En l’espèce, son comité d’entreprise s’alarmait de certains actes de gestion qu'il estimait contraires à l'intérêt de l'association. Fort d’un rapport d’expertise comptable qui stigmatisait ces actes, du déclenchement de la procédure d’alerte et prétextant, au surplus, un délit d’entrave, le comité avait alors, par simple requête soutenue sans débat contradictoire, obtenu la nomination d'un administrateur provisoire, privant ainsi instantanément les organes sociaux de toutes leurs prérogatives. Plus étonnant encore, le juge avait accepté d’étendre la mission de l’administrateur à la refonte des statuts de l’association en vue de l’ouvrir à des nouveaux membres et installer un conseil d’administration supposé « plus démocratique ». En déboulonnant la direction avec l’aide de la justice, le comité visait en fait à permettre aux organisations syndicales d’accéder au futur conseil d’administration de l'association et in fine à y instaurer une forme de cogestion.

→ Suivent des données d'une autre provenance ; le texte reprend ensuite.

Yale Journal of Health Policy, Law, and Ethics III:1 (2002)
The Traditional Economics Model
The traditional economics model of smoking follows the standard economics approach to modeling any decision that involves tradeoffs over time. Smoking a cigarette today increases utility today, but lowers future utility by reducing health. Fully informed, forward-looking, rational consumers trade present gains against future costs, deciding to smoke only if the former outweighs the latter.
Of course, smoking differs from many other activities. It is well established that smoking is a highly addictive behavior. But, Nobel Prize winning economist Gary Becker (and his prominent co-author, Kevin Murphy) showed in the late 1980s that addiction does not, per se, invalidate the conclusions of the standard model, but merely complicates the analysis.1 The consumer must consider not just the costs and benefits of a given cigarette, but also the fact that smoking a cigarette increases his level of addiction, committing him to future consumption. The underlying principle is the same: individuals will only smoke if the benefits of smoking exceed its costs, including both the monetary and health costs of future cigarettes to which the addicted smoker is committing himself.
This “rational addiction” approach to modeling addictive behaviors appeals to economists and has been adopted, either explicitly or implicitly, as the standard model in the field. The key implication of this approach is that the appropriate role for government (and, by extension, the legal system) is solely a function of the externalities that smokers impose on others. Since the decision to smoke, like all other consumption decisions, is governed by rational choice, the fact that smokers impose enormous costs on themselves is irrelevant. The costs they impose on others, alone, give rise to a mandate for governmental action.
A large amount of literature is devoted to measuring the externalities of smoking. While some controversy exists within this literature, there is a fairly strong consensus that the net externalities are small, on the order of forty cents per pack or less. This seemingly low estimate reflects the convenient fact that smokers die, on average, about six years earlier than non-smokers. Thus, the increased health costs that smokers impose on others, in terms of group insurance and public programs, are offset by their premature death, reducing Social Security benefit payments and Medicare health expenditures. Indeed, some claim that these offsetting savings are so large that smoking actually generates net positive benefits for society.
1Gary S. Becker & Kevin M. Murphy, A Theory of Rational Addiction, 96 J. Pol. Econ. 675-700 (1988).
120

Saisi en référé par le président évincé, le juge refusa de revenir sur son ordonnance au motif, de pure procédure, que l’administrateur provisoire avait désormais seul qualité à agir au nom de l’association ! Heureusement, par un arrêt du 12 mai 2010, la Cour d’appel de Paris mit un terme à cette parodie en prononçant la rétractation de cette décision et, par conséquent, l’annulation de la mission de l’administrateur provisoire, jugeant que rien ne justifiait en l’occurrence que le principe du contradictoire n’ait pas été respecté.
Formellement, la nomination d’un administrateur provisoire est généralement demandée devant le juge des référés dont la compétence, comme le prévoit le code de procédure civile, est fondée sur l’urgence, la nécessité de prévenir un dommage imminent ou de faire cesser un trouble manifestement illicite. En la matière, la preuve de l’existence d’un risque de dommage imminent est toujours exigée. On peut parfois admettre qu’il n’y ait pas de débat, le juge saisi sur requête devant alors prendre le soin de vérifier que la mesure demandée nécessite bien qu’il soit dérogé au principe du contradictoire et du respect des droits de la défense. Tel n’était manifestement pas le cas ici.

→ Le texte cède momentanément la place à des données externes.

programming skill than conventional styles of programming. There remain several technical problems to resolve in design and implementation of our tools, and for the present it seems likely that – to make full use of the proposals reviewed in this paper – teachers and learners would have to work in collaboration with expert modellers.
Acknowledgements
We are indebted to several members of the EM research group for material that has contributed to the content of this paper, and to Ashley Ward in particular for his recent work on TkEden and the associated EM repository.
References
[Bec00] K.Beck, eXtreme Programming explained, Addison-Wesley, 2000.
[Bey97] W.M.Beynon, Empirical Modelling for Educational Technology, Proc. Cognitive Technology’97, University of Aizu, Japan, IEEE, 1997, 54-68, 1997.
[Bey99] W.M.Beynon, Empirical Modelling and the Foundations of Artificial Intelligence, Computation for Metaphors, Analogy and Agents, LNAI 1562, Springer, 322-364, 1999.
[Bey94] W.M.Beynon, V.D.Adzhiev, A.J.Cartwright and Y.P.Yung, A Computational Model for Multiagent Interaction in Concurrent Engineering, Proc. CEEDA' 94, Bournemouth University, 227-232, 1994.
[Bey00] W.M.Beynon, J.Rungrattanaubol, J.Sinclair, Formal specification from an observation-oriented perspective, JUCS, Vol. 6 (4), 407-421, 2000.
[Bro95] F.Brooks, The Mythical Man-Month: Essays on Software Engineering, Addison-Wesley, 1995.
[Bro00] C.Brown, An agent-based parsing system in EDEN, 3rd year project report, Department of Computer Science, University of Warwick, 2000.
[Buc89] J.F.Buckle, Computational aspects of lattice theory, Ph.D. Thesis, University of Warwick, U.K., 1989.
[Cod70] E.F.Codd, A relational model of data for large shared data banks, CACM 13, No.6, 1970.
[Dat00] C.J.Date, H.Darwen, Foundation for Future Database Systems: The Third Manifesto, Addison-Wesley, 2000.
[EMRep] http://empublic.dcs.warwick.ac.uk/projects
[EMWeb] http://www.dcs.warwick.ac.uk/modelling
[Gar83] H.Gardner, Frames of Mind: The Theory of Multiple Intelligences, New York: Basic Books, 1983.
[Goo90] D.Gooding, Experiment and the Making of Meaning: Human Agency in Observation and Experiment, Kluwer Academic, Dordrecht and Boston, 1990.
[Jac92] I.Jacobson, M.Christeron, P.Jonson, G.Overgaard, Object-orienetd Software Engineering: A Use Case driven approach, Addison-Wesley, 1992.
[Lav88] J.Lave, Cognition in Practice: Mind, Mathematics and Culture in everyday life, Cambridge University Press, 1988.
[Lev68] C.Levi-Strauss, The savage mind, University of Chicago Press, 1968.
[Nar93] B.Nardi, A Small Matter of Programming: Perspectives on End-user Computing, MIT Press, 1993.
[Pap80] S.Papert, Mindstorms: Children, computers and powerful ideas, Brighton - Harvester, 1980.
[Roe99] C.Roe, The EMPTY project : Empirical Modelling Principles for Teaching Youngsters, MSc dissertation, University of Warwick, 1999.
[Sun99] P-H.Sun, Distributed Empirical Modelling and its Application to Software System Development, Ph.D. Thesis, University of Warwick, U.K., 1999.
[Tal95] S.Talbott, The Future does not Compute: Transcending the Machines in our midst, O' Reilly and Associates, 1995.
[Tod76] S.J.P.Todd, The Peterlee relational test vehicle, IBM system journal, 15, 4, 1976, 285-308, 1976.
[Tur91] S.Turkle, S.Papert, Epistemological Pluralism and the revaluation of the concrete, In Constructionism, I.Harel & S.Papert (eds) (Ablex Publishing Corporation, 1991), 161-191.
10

Sur le fond, cette affaire posait cependant deux problèmes qui n’ont pas été franchement tranchés, l’irrégularité de la procédure ayant fourni à la Cour un motif suffisant pour prendre sa décision de rétractation. Le premier, courant, concernait la justification de la mesure de désignation d’un administrateur provisoire ; le second, plus original, celui de la qualité et de l’intérêt à agir du comité d’entreprise.
La jurisprudence habituelle de la Cour de cassation subordonne la nomination d’un administrateur provisoire à la double condition que les circonstances rendent impossible le fonctionnement normal de la société et menacent celle-ci d’un péril imminent. Un tel dysfonctionnement se rencontre notamment lorsqu’il ne peut être pourvu au remplacement des dirigeants selon les modalités légales ou statutaires ; encore faut-il que la société (ou ici de l’association) soit confrontée à un péril imminent en résultant.

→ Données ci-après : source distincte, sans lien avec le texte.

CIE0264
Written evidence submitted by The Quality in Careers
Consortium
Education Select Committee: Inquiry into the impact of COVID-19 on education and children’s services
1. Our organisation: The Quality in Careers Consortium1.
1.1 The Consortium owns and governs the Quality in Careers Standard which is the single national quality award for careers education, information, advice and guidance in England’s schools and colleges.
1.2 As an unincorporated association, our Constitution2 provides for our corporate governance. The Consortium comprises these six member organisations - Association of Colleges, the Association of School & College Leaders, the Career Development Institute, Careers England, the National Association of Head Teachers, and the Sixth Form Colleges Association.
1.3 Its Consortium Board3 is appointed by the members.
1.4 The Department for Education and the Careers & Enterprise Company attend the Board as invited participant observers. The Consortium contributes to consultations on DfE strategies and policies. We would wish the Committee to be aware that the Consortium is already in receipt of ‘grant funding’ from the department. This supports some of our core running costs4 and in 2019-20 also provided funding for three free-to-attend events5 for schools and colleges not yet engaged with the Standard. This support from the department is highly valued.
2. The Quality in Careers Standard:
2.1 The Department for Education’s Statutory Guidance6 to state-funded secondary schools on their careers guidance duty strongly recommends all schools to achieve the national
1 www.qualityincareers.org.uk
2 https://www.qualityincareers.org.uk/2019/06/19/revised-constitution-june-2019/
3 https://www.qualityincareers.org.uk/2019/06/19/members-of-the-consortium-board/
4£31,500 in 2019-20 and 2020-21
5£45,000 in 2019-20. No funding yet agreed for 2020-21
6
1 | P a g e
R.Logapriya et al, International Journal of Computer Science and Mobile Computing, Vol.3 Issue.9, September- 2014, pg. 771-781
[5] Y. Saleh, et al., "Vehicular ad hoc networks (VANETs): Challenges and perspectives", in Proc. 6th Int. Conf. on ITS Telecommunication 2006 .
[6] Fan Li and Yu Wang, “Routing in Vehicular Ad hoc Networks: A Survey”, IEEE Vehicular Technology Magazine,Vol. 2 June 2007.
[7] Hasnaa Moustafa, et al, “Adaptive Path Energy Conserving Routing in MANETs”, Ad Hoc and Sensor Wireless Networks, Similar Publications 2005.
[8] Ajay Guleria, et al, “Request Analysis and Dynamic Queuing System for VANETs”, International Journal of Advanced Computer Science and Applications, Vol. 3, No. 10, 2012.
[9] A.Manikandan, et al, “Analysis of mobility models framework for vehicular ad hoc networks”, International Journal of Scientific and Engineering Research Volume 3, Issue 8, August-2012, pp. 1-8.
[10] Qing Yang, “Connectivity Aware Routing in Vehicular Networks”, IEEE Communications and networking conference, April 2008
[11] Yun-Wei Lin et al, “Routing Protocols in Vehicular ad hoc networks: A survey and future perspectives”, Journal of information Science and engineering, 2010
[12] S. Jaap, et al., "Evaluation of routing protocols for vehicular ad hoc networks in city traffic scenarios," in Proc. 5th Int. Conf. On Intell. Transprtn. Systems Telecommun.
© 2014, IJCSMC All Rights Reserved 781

A l’aune de cette formulation, la nomination d’un administrateur provisoire doit donc demeurer exceptionnelle puisqu’elle a pour effet de substituer un mandataire de justice aux organes sociaux légitimes. Si une solution alternative existe pour rétablir la gouvernance régulière de l’entreprise, telle que l'intervention d'un mandataire ad hoc chargé d’une mission limitée comme la convocation d’une assemblée générale, elle doit être préférée. En outre, une mesure d’administration provisoire ne peut se comprendre que si la crise de gouvernance est temporaire et surmontable. Dans le cas contraire, la pérennité même de la société serait en cause et sa dissolution à l’ordre du jour.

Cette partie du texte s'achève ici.